## Prompt 1
Answer these questions about the forum post on passing arguments from Stata to Python:
(a) What name does the poster give to the Python script that is called from Stata?
(b) In the interactive Python example, which combinations are printed as adding to 0.25?
(c) What error type and message does the traceback report?
## Prompt 2
Carry on writing the forum post on passing arguments from Stata to Python, starting right after its final line.

** begin Document extract **

Announcement

Collapse
No announcement yet.
X
  • Filter
  • Time
  • Show
Clear All
new posts

  • Passing arguments from Stata to Python (or Stata equivalent to "itertools" )

    Dear Readers

    I wonder if there is an equivalent in Stata to "itertools" in python? For a large number of cases I have a list of numbers of different length and I want to find all the combinations of those numbers that add to a given number. In Python this can be done for example, with the list of numbers [0.02, 0.01, 0.18, 0.04, 0.03] to add to 0.25) :

    . python
    ----------------------------------------------- python (type end to exit) ---------------------------------------------------------------------------------------------------------------------------------------
    >>> import itertools
    ... numbers = [0.02, 0.01, 0.18, 0.04, 0.03]
    >>>
    >>> result = [seq for i in range(len(numbers), 0, -1) for seq in itertools.combinations(numbers, i) if sum(seq) == 0.25]
    >>> print result
    [(0.02, 0.01, 0.18, 0.04), (0.18, 0.04, 0.03)]
    >>> end

    As a way round this I have written a python script which I call from Stata

    Script:

    #python script combinations.py
    import sys
    import itertools
    print sys.argv
    arguments = len(sys.argv) - 1
    arguments
    position = 1
    while (arguments >= position):
    print ("parameter %i: %s" % (position, sys.argv[position]))
    position = position + 1
    numbers = str(sys.argv[1])
    print numbers
    # seems to be list of strings
    length = len(numbers)
    length
    goal = float(sys.argv[2])
    print goal
    result = [seq for i in range(len(numbers), 0, -1) for seq in itertools.combinations(numbers, i) if sum(seq) == goal]
    print result

    Call from Stata

    local numbers `"[0.02, 0.01, 0.18, 0.04, 0.03]"'
    local target = 0.25
    python script [path]/combinations.py, args(`"`numbers'"' "`target'")

    which gives:

    . python script d:/india/banerjee&iyer/gis/dams/nrld/DoFiles/python/combinations.py, args(`"`numbers'"' "`target'")
    ['d:/india/banerjee&iyer/gis/dams/nrld/DoFiles/python/combinations.py', '[0.02, 0.01, 0.18, 0.04, 0.03]', '.25']
    parameter 1: [0.02, 0.01, 0.18, 0.04, 0.03]
    parameter 2: .25
    [0.02, 0.01, 0.18, 0.04, 0.03]
    0.25
    Traceback (most recent call last):
    File "d:/india/banerjee&iyer/gis/dams/nrld/DoFiles/python/combinations.py", line 24, in <module>
    result = [seq for i in range(len(numbers), 0, -1) for seq in itertools.combinations(numbers, i) if sum(seq) == goal]
    TypeError: unsupported operand type(s) for +: 'int' and 'str'
    failed to execute the specified Python script file
    r(7103);

    end of do-file

    But running the following irectly in Stat gives the correct results

    ************************************************** ***********
    local numbers `"[`0.02', `0.01', `0.18', `0.04', `0.03']"'
    local target = 0.25
    python
    import sys
    import itertools
    numbers = `numbers'
    print numbers
    target = float(`target')

** end Document extract **
** begin Data excerpt **

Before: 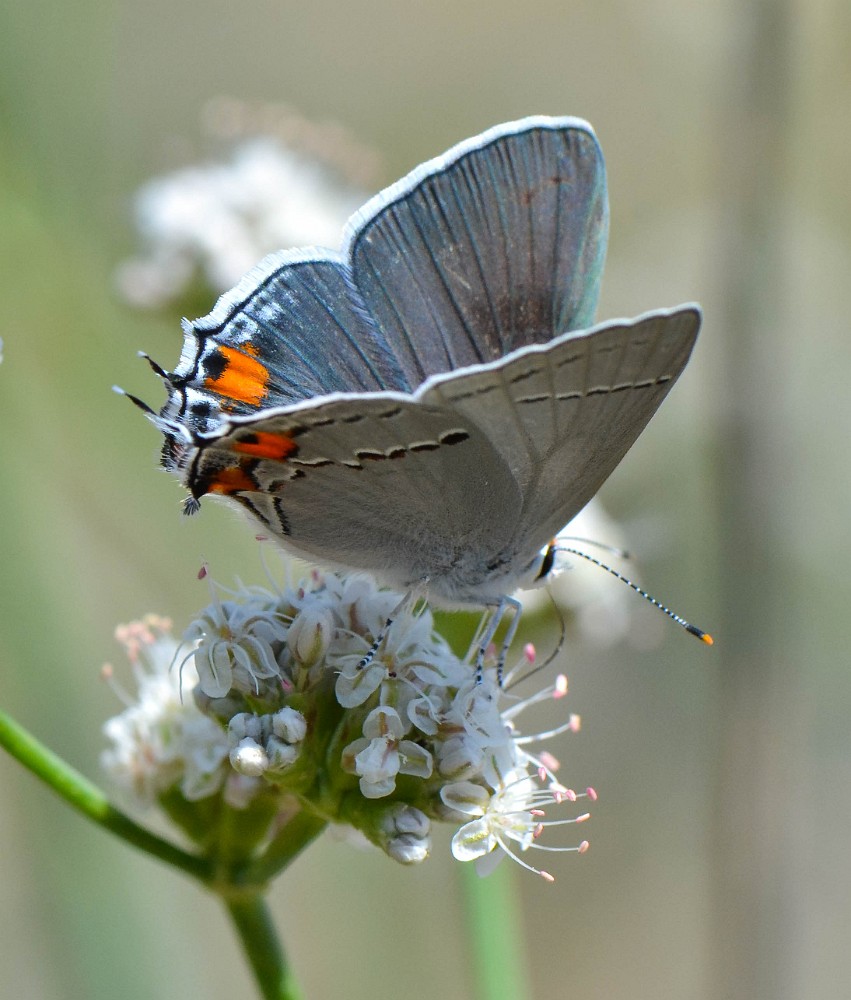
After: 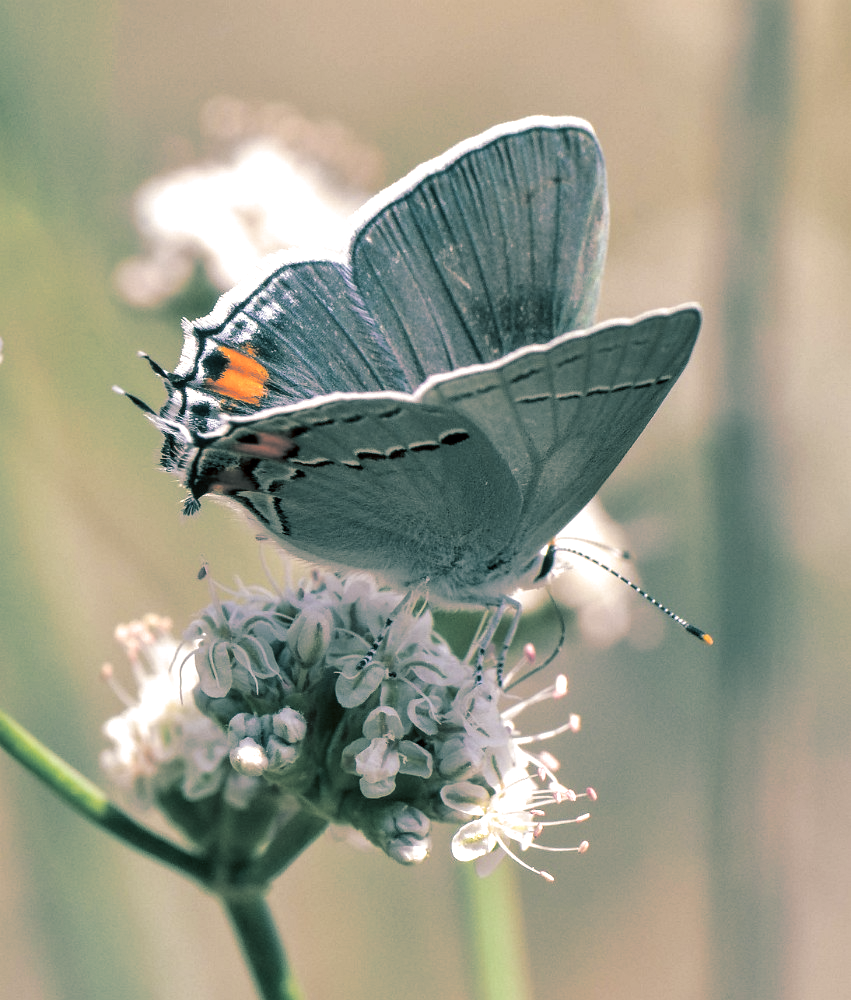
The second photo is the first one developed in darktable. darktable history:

** end Data excerpt **

## Exercise result 1
(a) combinations.py
(b) (0.02, 0.01, 0.18, 0.04) and (0.18, 0.04, 0.03)
(c) TypeError: unsupported operand type(s) for +: 'int' and 'str'

## Exercise result 2
    print target
    result = [seq for i in range(len(numbers), 0, -1) for seq in itertools.combinations(numbers, i) if sum(seq) == target]
    print result
    end
    ************************************************** **************

    . local numbers `"[0.02, 0.01, 0.18, 0.04, 0.03]"'

    . local target = 0.25

    . python
    ----------------------------------------------- python (type end to exit) ---------------------------------------------------------------------------------------------------------------------------------------
    >>> import sys
    >>> import itertools
    >>> numbers = `numbers'
    >>> print numbers
    [0.02, 0.01, 0.18, 0.04, 0.03]
    >>> target = float(`target')
    >>> print target
    0.25
    >>> result = [seq for i in range(len(numbers), 0, -1) for seq in itertools.combinations(numbers, i) if sum(seq) == target]
    >>> print result
    [(0.02, 0.01, 0.18, 0.04), (0.18, 0.04, 0.03)]
    >>> end

    It is seemingly the way the argument "numbers" is treated as all string in the args() option to the "python script" call, but I cannot work out how to get around it.

    Thanks for help

    Richard



  • #2
    I don't have any experience using Python in Stata so I can't help you with that part, but this can also done with just Stata, using tuples from SSC. Your Python code may be faster though.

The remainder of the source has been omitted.